Cut-off values of serum growth hormone (GH) in pharmacological stimulation tests (PhT) evaluated in short-statured children using a chemiluminescent immunometric assay (ICMA) calibrated with the International Recombinant Human GH Standard 98/574

CHALER EA; BALLERINI G; LAZZATI JM; MACEIRAS JM; FRUSTI M; BERGADÁ I; RIVAROLA MA ; BELGOROSKI A; ROPELATO G

CLINICAL CHEMISTRY AND LABORATORY MEDICINE

WALTER DE GRUYTER & CO

Lugar: Berlin; Año: 2013 vol. 51 p. 95 - 97

1434-6621

The diagnosis of growth hormone deficiency (GHD) is based primarily on auxological criteria.
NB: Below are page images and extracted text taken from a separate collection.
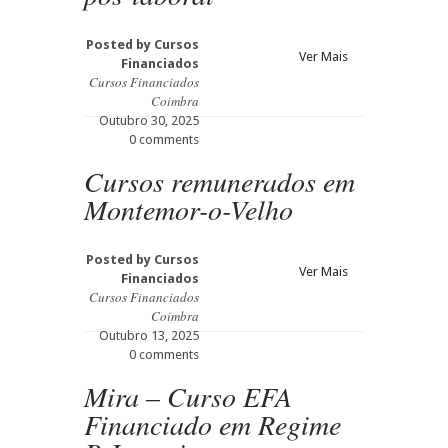
Posted by
Cursos
Ver Mais
Financiados
Cursos Financiados
Coimbra
Outubro 30, 2025
0 comments
Cursos remunerados em
Montemor-o-Velho
Posted by
Cursos
Ver Mais
Financiados
Cursos Financiados
Coimbra
Outubro 13, 2025
0 comments
Mira – Curso EFA
Financiado em Regime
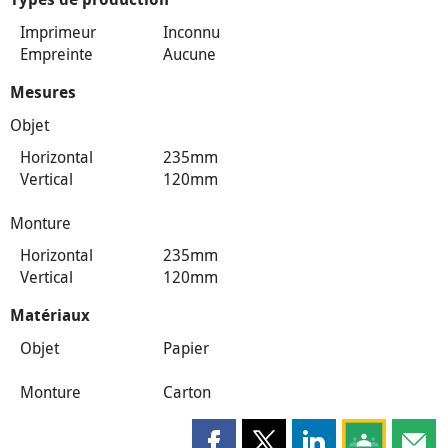
Imprimeur
Inconnu
Empreinte
Aucune
Mesures
Objet
Horizontal
235mm
Vertical
120mm
Monture
Horizontal
235mm
Vertical
120mm
Matériaux
Objet
Papier
Monture
Carton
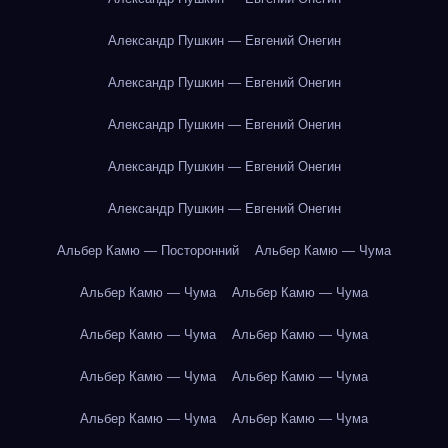
Александр Пушкин — Евгений Онегин
Александр Пушкин — Евгений Онегин
Александр Пушкин — Евгений Онегин
Александр Пушкин — Евгений Онегин
Александр Пушкин — Евгений Онегин
Альбер Камю — Посторонний
Альбер Камю — Чума
Альбер Камю — Чума
Альбер Камю — Чума
Альбер Камю — Чума
Альбер Камю — Чума
Альбер Камю — Чума
Альбер Камю — Чума
Альбер Камю — Чума
Альбер Камю — Чума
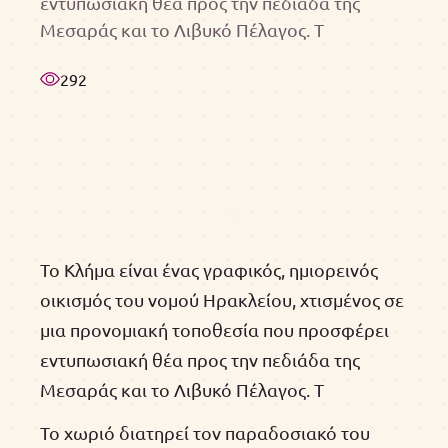
εντυπωσιακή θέα προς την πεδιάδα της
Μεσαράς και το Λιβυκό Πέλαγος. Τ
292
Το Κλήμα είναι ένας γραφικός, ημιορεινός
οικισμός του νομού Ηρακλείου, χτισμένος σε
μια προνομιακή τοποθεσία που προσφέρει
εντυπωσιακή θέα προς την πεδιάδα της
Μεσαράς και το Λιβυκό Πέλαγος. Τ
Το χωριό διατηρεί τον παραδοσιακό του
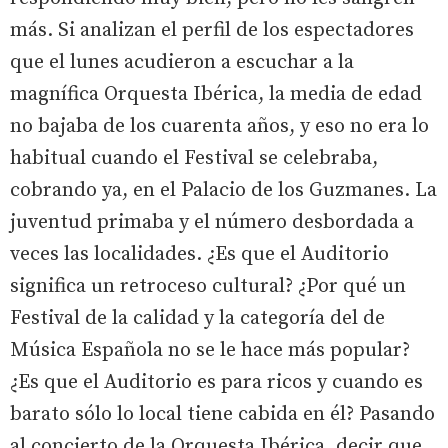
más. Si analizan el perfil de los espectadores
que el lunes acudieron a escuchar a la
magnífica Orquesta Ibérica, la media de edad
no bajaba de los cuarenta años, y eso no era lo
habitual cuando el Festival se celebraba,
cobrando ya, en el Palacio de los Guzmanes. La
juventud primaba y el número desbordada a
veces las localidades. ¿Es que el Auditorio
significa un retroceso cultural? ¿Por qué un
Festival de la calidad y la categoría del de
Música Española no se le hace más popular?
¿Es que el Auditorio es para ricos y cuando es
barato sólo lo local tiene cabida en él? Pasando
al concierto de la Orquesta Ibérica, decir que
Diagnosis is confirmed biochemically by the assessment of GH during pharmacological tests (PhT). We proposed that the cut-off diagnostic limit of serum GH in PhT should be defined for each immunoassay [1, 2] . The first International Standard (IS) used in immunoassays was International Reference Preparation (IRP) 66/217 in 1969. It was a preparation from human GH containing various hGH molecular forms, In 1982 the WHO proposed the IRP 80/505 for use in bioassays. In 1987 this preparation from human GH began to be used in immunoassays and in 1992 it was calibrated to units and milligrams (rDNA-derived GH). In 1994 WHO prepared the first IS IRP 88/624 (rhGH) and in 1998 the second IS IRP 98/574 (rhGH) was proposed for harmonization of GH results in immunoassays.